### EXTRAIT FOURNI:
######
France | France, Cour administrative d'appel de Bordeaux, 3ème chambre (formation à 3), 05 février 2013, 12BX01571


Vu la requête enregistrée le 20 juin 2012 sous forme de télécopie, régularisée par courrier le 21 juin 2012 présentée pour M. A...B...demeurant ...par la SCP Larroque Rey Rossi ;

M. B...demande à la cour :

1°) d'annuler le jugement n°1200029 en date du 21 mai 2012 par lequel le tribunal administratif de Toulouse a rejeté sa demande tendant à l'annulation de l'arrêté en date du 1er décembre 2011 par lequel le préfet de Tarn-et-Garonne a refusé de lui délivrer un titre de séjour, l'a obligé à quitter le territoire français dans un délai d'un mois et a fixé

comme pays de destination le pays dont il a la nationalité ;

2°) d'annuler l'arrê...
######
### RELEVÉS EXTRAITS:
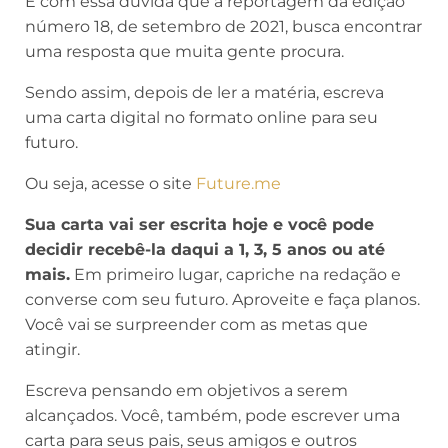
É com essa dúvida que a reportagem da edição
número 18, de setembro de 2021, busca encontrar
uma resposta que muita gente procura.
Sendo assim, depois de ler a matéria, escreva
uma carta digital no formato online para seu
futuro.
Ou seja, acesse o site
Future.me
Sua carta vai ser escrita hoje e você pode
decidir recebê-la daqui a 1, 3, 5 anos ou até
mais.
Em primeiro lugar, capriche na redação e
converse com seu futuro. Aproveite e faça planos.
Você vai se surpreender com as metas que
atingir.
Escreva pensando em objetivos a serem
alcançados. Você, também, pode escrever uma
carta para seus pais, seus amigos e outros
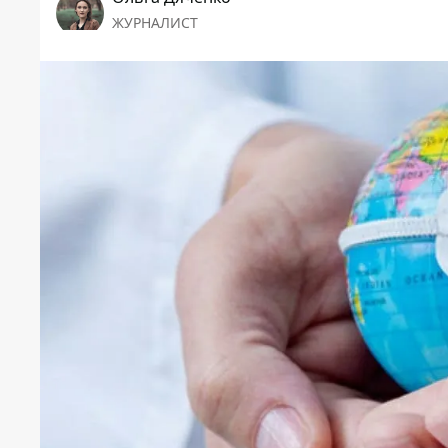
ЖУРНАЛИСТ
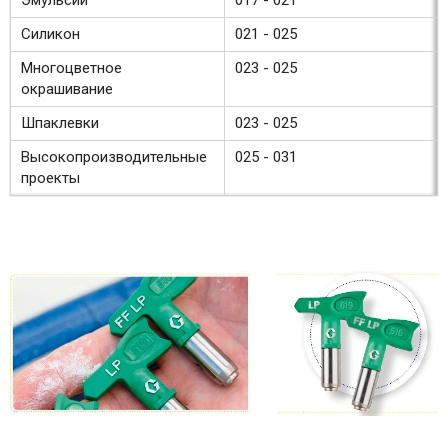
Силикон
021 - 025
Многоцветное
023 - 025
окрашивание
Шпаклевки
023 - 025
Высокопроизводительные
025 - 031
проекты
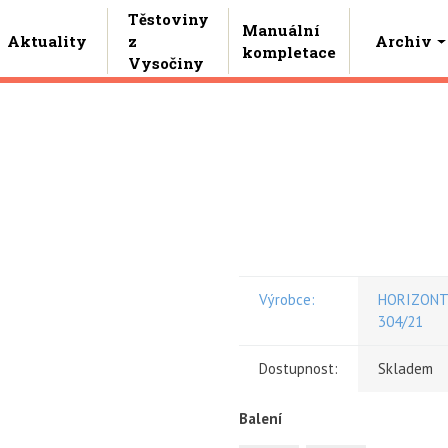
Těstoviny
Manuální
Aktuality
z
Archiv
kompletace
Vysočiny
Výrobce:
HORIZONT V
304/21
Dostupnost:
Skladem
Balení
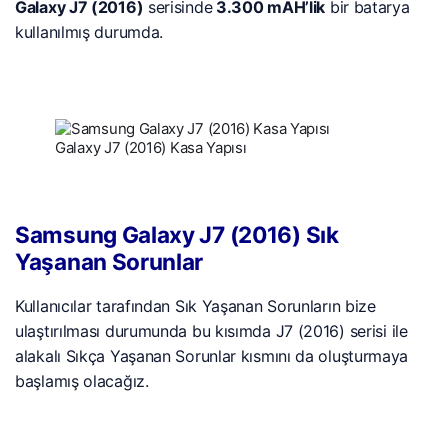
Galaxy J7 (2016)
serisinde
3.300 mAH’lik
bir batarya
kullanılmış durumda.
Galaxy J7 (2016) Kasa Yapısı
Samsung Galaxy J7 (2016) Sık
Yaşanan Sorunlar
Kullanıcılar tarafından Sık Yaşanan Sorunların bize
ulaştırılması durumunda bu kısımda J7 (2016) serisi ile
alakalı Sıkça Yaşanan Sorunlar kısmını da oluşturmaya
başlamış olacağız.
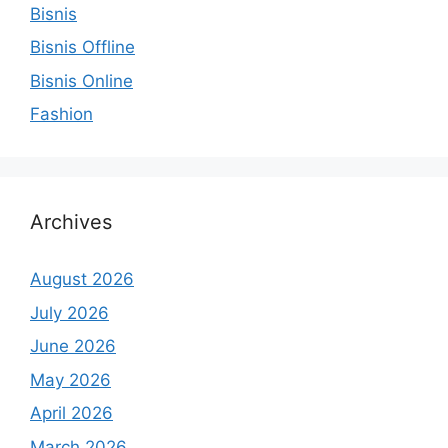
Bisnis
Bisnis Offline
Bisnis Online
Fashion
Archives
August 2026
July 2026
June 2026
May 2026
April 2026
March 2026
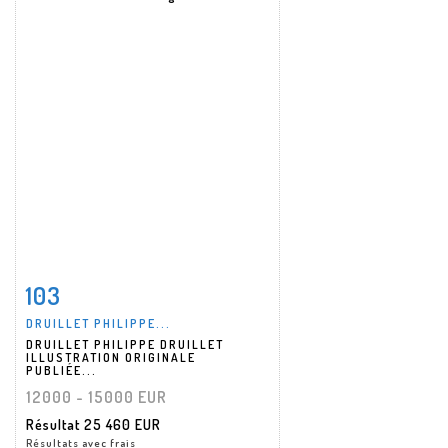
103
Fiche détaillée
Zoom
DRUILLET PHILIPPE...
DRUILLET PHILIPPE DRUILLET
ILLUSTRATION ORIGINALE
PUBLIÉE...
12000 - 15000 EUR
Résultat
25 460 EUR
Résultats avec frais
######
### CONSIGNE DE TRAVAIL 1:
Recopiez mot pour mot le passage de l'extrait de la décision compris entre « M. B...demande à » et « 2°) d'annuler l'arrê... », bornes incluses.
### CONSIGNE DE TRAVAIL 2:
Veuillez dresser la liste de toutes les lignes des relevés où figure le mot « carta ».
Les relevés n'ont aucun rapport avec l'extrait de la décision.

### RÉPONSE RÉDIGÉE 1:
M. B...demande à la cour :

1°) d'annuler le jugement n°1200029 en date du 21 mai 2012 par lequel le tribunal administratif de Toulouse a rejeté sa demande tendant à l'annulation de l'arrêté en date du 1er décembre 2011 par lequel le préfet de Tarn-et-Garonne a refusé de lui délivrer un titre de séjour, l'a obligé à quitter le territoire français dans un délai d'un mois et a fixé

comme pays de destination le pays dont il a la nationalité ;

2°) d'annuler l'arrê...

### RÉPONSE RÉDIGÉE 2:
uma carta digital no formato online para seu
Sua carta vai ser escrita hoje e você pode
carta para seus pais, seus amigos e outros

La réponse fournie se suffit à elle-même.